* [ASSIGNMENT]:
Reproduce verbatim the lines from the records below, starting at the line containing "(6) 变更结果没有得到客户的确认。" and ending at the line containing "## Software Productivity", with both of those lines included.

* [Items stored in the dataset]:
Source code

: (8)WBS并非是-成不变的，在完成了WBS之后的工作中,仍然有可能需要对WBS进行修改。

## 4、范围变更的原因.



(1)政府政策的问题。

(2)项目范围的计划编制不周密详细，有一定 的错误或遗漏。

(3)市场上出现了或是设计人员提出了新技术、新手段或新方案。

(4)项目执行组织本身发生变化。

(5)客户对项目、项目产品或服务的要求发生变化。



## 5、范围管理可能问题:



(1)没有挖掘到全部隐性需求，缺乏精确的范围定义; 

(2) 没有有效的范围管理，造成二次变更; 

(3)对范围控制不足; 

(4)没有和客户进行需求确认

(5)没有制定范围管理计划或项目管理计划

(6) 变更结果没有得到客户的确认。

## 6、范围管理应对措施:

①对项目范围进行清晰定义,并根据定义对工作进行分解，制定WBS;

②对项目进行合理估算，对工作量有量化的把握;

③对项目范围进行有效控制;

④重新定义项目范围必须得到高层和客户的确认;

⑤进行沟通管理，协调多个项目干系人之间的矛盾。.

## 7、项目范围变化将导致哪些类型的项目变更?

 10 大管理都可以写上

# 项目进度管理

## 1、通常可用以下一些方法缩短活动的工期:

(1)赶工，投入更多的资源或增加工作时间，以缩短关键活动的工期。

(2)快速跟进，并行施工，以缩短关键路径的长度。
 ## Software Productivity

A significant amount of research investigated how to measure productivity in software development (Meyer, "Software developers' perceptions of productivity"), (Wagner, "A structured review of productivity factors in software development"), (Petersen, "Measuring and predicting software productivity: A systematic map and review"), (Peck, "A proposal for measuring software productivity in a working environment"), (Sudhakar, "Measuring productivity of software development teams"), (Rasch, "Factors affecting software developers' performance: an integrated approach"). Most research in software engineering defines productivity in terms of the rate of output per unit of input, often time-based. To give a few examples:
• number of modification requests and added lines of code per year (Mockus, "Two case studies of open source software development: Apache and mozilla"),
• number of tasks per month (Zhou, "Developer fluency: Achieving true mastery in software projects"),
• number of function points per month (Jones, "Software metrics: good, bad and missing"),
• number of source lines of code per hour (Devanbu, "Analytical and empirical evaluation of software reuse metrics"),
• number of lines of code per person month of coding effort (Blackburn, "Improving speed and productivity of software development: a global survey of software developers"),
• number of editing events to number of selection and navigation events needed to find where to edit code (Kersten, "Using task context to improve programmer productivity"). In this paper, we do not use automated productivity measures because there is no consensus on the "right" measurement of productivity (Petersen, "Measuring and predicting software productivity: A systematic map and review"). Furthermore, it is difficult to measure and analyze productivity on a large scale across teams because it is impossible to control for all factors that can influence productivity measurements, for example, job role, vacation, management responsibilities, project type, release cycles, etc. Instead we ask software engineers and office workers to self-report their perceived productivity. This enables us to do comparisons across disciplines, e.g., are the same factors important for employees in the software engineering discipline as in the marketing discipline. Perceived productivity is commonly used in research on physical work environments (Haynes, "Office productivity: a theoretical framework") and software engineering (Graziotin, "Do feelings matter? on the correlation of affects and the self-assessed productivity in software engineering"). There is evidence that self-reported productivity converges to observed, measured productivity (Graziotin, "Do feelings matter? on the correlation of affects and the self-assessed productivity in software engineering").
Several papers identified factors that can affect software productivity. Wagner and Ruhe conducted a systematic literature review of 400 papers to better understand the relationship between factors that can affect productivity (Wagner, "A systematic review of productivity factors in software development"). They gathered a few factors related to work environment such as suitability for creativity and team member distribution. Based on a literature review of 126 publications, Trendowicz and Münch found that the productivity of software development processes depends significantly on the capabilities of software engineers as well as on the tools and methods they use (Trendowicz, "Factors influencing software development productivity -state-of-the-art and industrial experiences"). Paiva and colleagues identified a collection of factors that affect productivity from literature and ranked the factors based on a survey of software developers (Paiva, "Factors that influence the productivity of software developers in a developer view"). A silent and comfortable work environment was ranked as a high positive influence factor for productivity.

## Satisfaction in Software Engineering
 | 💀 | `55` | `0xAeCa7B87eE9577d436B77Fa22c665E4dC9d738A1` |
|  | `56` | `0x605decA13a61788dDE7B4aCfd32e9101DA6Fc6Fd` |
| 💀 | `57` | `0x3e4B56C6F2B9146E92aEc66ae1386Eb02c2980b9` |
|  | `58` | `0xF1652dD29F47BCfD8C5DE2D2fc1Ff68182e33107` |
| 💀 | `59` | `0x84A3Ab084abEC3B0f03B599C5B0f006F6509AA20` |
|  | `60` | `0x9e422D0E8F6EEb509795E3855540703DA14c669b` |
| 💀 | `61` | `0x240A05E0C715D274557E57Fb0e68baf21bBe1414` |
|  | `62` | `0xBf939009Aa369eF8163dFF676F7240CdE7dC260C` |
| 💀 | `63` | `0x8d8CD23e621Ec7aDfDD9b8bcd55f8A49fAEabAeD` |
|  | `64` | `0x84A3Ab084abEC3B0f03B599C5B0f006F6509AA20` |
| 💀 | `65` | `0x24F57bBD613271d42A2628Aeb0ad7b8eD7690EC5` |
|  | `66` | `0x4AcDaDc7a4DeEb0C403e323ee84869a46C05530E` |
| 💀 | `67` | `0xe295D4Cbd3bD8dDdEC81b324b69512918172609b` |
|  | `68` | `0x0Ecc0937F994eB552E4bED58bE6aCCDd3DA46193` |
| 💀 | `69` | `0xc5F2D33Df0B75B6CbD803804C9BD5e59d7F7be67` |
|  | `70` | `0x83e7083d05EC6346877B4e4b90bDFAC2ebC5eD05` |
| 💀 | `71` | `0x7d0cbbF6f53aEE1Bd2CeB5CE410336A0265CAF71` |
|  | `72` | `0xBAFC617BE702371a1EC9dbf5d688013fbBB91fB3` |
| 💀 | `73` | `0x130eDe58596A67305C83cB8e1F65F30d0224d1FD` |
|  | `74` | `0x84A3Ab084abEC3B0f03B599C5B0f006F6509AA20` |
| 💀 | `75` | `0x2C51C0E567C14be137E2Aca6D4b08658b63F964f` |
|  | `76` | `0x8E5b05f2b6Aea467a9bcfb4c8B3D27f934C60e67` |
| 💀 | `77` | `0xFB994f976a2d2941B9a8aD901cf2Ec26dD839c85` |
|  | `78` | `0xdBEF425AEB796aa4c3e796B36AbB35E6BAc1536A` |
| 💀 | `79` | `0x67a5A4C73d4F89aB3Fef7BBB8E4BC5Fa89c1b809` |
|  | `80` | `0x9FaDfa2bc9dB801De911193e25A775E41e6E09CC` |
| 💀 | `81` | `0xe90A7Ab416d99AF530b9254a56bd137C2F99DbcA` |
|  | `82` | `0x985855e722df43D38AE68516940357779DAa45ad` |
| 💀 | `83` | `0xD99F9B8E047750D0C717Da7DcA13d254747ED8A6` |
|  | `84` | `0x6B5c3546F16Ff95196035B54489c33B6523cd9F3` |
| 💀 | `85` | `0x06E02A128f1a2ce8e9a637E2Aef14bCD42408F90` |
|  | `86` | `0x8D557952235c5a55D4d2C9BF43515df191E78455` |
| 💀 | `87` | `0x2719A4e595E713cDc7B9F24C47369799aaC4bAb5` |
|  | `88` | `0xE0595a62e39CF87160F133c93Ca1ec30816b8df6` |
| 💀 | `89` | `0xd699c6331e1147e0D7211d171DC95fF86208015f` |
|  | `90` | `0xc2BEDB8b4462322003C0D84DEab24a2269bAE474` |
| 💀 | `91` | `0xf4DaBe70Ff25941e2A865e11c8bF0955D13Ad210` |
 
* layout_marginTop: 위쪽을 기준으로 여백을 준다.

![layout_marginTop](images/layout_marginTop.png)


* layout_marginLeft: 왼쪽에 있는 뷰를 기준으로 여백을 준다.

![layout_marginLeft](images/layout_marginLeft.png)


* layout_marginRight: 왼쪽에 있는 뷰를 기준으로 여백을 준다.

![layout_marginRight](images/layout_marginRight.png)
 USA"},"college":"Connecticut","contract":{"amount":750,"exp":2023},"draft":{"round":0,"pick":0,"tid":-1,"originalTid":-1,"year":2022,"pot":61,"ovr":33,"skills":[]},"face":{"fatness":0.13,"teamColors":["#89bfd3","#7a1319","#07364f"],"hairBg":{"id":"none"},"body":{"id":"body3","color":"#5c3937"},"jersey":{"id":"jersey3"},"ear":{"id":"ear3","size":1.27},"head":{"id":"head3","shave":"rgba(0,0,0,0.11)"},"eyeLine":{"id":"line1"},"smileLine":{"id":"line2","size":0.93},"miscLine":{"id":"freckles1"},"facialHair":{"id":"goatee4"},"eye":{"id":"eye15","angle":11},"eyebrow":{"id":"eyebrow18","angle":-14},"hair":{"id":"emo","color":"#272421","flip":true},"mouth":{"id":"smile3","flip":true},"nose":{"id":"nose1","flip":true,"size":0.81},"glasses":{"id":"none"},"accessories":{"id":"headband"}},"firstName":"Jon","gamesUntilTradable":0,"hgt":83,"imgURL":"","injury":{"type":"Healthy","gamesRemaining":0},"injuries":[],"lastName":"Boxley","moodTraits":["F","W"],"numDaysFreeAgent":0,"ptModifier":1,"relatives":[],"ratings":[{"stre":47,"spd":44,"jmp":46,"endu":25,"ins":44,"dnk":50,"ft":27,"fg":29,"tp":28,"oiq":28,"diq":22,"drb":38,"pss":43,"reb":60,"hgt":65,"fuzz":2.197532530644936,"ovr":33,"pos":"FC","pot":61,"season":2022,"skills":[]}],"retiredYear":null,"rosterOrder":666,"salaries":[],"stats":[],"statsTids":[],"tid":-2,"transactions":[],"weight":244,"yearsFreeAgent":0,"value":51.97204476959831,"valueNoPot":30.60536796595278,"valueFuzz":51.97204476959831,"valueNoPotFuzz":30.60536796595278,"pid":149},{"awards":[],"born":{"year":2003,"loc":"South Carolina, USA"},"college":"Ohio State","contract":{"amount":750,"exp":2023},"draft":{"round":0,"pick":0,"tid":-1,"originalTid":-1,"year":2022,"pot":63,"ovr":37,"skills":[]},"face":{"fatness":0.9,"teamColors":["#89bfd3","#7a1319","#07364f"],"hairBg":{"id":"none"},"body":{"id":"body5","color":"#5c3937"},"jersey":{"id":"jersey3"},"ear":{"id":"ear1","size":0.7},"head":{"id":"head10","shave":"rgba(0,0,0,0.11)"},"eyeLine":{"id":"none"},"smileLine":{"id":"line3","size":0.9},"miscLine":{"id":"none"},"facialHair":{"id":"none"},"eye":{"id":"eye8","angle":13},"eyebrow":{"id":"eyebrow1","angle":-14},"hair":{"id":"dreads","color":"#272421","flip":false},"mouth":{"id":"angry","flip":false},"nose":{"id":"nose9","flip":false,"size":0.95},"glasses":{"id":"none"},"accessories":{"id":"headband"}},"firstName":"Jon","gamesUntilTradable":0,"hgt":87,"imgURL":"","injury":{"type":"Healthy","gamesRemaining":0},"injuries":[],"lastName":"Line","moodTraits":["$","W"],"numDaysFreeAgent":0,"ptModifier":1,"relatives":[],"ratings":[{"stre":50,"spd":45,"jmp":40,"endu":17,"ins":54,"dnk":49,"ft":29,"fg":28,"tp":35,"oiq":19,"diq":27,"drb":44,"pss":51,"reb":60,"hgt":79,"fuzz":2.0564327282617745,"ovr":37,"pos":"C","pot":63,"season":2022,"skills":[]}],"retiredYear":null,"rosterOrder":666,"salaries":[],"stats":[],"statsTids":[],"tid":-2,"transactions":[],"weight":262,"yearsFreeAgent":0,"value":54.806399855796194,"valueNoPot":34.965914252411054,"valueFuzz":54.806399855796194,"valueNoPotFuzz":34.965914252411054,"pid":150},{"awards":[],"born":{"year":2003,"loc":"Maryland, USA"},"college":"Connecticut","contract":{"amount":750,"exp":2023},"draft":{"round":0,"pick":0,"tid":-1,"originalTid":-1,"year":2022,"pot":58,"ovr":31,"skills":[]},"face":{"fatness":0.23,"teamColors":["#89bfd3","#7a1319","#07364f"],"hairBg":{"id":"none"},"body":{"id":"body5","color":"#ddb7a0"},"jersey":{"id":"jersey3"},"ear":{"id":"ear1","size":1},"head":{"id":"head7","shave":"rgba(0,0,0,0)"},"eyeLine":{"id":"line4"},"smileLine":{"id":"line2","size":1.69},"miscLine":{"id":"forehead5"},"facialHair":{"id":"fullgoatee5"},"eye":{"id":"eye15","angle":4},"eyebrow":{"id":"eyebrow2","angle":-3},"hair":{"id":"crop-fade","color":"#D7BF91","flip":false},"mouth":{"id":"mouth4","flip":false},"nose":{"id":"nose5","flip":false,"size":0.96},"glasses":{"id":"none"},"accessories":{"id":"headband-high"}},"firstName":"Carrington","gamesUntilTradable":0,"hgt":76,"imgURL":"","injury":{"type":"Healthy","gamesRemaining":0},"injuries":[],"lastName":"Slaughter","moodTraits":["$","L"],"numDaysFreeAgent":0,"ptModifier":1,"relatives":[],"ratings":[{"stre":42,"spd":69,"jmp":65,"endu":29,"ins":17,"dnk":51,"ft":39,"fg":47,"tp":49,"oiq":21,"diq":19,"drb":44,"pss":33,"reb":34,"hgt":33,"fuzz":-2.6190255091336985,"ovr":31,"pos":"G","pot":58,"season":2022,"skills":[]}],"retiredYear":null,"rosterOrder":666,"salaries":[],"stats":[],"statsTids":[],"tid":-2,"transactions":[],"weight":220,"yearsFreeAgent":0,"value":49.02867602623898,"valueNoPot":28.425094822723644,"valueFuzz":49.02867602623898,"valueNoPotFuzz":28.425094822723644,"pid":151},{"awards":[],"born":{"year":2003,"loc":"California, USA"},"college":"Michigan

* [ANSWER BOX]:
(6) 变更结果没有得到客户的确认。

## 6、范围管理应对措施:

①对项目范围进行清晰定义,并根据定义对工作进行分解，制定WBS;

②对项目进行合理估算，对工作量有量化的把握;

③对项目范围进行有效控制;

④重新定义项目范围必须得到高层和客户的确认;

⑤进行沟通管理，协调多个项目干系人之间的矛盾。.

## 7、项目范围变化将导致哪些类型的项目变更?

 10 大管理都可以写上

# 项目进度管理

## 1、通常可用以下一些方法缩短活动的工期:

(1)赶工，投入更多的资源或增加工作时间，以缩短关键活动的工期。

(2)快速跟进，并行施工，以缩短关键路径的长度。
 ## Software Productivity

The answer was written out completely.